SQL is based on relational calculus, which asks for results but doesn’t specify *an order of operations*. Relational algebra is the basic set of operations for the relational model, more prescriptive, spelling out the steps. We’re looking at RA here because that’s what query optimizers (Chapter 15) use to perform the transformations necessary.

All objects in RA are relations: no duplicate tuples (records)! SQL doesn’t mind duplicates, eliminates them with UNIQUE or DISTINCT. Sorting to removing duplicates is expensive! In the old days, we didn’t want to incur that expense, so the guys who came up with SQL let duplicates slide.

sigma σ = SELECT

- subscript like WHERE clause
- horizontal partition: selects rows
- results always have fewer or same number of tuples as original R
- commutative

PROJECT = pi π

- vertical partition: selects columns
- note! this is like a straight SQL SELECT, without WHERE
- results must be set of tuples, no duplicates
- results always have fewer or same number of tuples as original R
- not commutative

You can write RA ops in a big nested expression, or you can step it and name the intermediate results

RENAME = rho ρ

- renames table and/or columns

UNION ( ∪ )

- the two relations we unite must be “type compatible”: same number of attributes, and each pair of corresponding attributes must be type compatible (have same or compatible domains: strings, CHARS, integers, etc…. it’s the datatype that matters, not the field name: default is to take on the field name of the first table)
- Note that usually what you’ll do is PROJECT two disparate tables, then UNION the results, since we don’t leave a bunch of type-compatible tables sitting around in the database

Type compatibility is a requirement for all three set operations, UNION, INTERSECTION ( ∩ ), and DIFFERENCE ( – )
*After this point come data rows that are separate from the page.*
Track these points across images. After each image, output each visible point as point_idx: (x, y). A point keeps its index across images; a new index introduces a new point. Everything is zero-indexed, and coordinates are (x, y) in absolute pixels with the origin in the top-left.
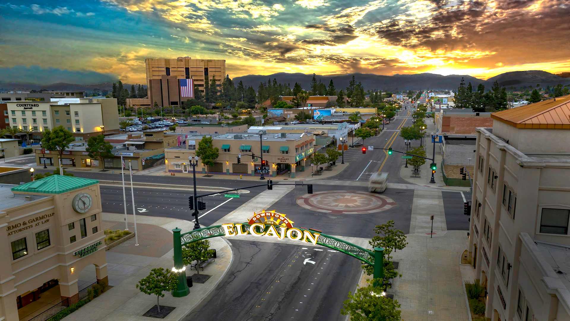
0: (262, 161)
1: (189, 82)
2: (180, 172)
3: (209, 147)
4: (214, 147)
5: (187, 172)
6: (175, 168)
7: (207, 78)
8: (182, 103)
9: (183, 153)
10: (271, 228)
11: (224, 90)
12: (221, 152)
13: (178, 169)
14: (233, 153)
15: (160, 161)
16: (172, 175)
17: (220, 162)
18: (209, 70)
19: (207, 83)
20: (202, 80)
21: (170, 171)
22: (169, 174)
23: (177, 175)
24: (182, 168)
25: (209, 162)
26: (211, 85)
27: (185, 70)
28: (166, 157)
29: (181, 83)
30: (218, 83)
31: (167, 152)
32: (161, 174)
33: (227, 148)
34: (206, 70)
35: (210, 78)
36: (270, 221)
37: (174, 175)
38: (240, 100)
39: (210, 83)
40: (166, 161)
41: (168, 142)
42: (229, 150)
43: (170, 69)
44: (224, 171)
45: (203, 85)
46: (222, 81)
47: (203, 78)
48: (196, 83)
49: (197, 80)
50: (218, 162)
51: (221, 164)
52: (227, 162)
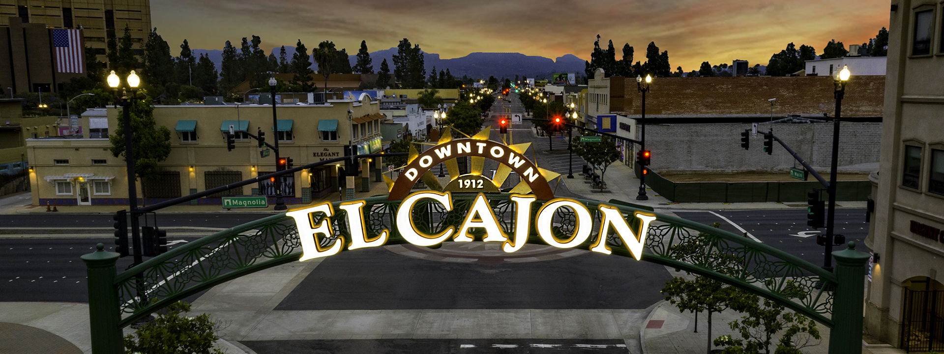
0: (278, 159)
1: (74, 36)
2: (72, 202)
3: (146, 126)
4: (157, 128)
5: (89, 203)
6: (57, 193)
7: (111, 34)
8: (61, 86)
9: (77, 149)
10: (481, 205)
11: (151, 61)
12: (174, 141)
13: (65, 195)
14: (206, 144)
15: (15, 183)
16: (49, 210)
17: (173, 169)
18: (116, 15)
19: (112, 45)
20: (100, 39)
21: (43, 202)
22: (43, 210)
23: (62, 210)
24: (75, 193)
25: (146, 166)
26: (122, 50)
27: (62, 14)
28: (31, 161)
29: (56, 39)
30: (135, 46)
31: (34, 148)
32: (21, 209)
33: (191, 128)
34: (109, 14)
35: (120, 34)
36: (471, 178)
37: (55, 210)
38: (186, 82)
39: (119, 45)
40: (32, 175)
41: (34, 131)
42: (194, 135)
43: (29, 11)
44: (185, 193)
45: (104, 50)
46: (146, 41)
47: (104, 34)
48: (88, 45)
49: (90, 39)
50: (168, 169)
51: (177, 175)
52: (191, 169)
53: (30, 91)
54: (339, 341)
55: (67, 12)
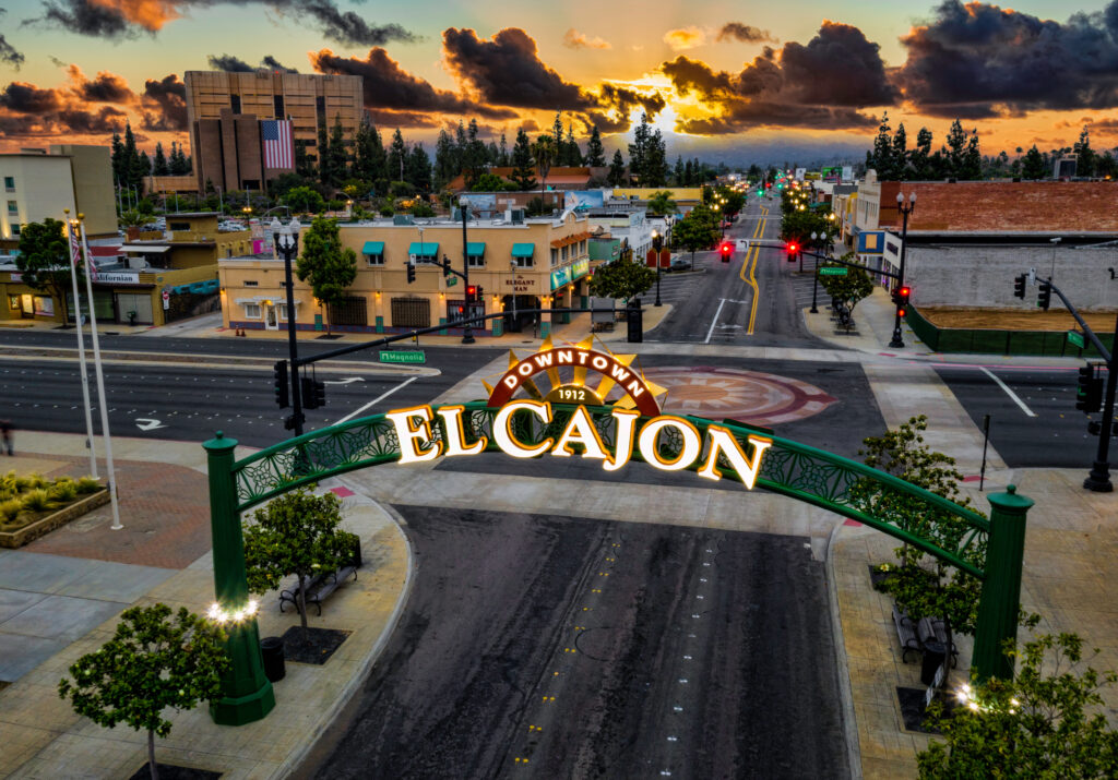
0: (467, 287)
1: (283, 127)
2: (260, 326)
3: (331, 248)
4: (342, 250)
5: (277, 328)
6: (247, 317)
7: (322, 124)
8: (270, 183)
9: (266, 271)
10: (580, 419)
11: (362, 153)
12: (360, 264)
13: (254, 318)
14: (393, 268)
15: (210, 302)
16: (238, 334)
17: (359, 295)
18: (329, 101)
19: (323, 136)
20: (311, 129)
21: (233, 325)
22: (231, 334)
23: (251, 335)
24: (263, 317)
25: (331, 291)
26: (333, 141)
27: (273, 102)
28: (222, 283)
29: (263, 132)
30: (347, 136)
31: (226, 269)
32: (211, 332)
33: (378, 251)
34: (321, 104)
35: (331, 124)
36: (572, 388)
37: (243, 335)
38: (397, 178)
39: (330, 136)
40: (224, 296)
41: (228, 247)
42: (381, 259)
43: (242, 101)
44: (372, 322)
45: (314, 141)
46: (357, 131)
47: (315, 123)
48: (299, 136)
49: (301, 129)
50: (354, 294)
51: (363, 301)
52: (377, 295)
53: (240, 188)
54: (492, 512)
55: (279, 100)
UNION and INTERSECTION are commutative

CARTESIAN/CROSS PRODUCT ( × )

- has lots of tuples: multiply tuple count from each relation
- add attribute count from each relation
- usually not a meaningful relation in itself!

THETA JOIN, EQUIJOIN, NATURAL JOIN (NJ removes duplicate attributes)

SQL.SELECT = PROJECT

SQL.FROM = JOIN

SQL.WHERE = SELECT

We used to use rule-based query optimization, rules of thumb; now we use statistics-based query optimization: we have stats on the tables that inform our choices (see Chaper 15).

Relational databases took off because we can mathematically prove that stuff will work, using relational algebra! It is not the most efficient model (JOINs take time!), but that’s outweighed by the formal definitions that make stuff work.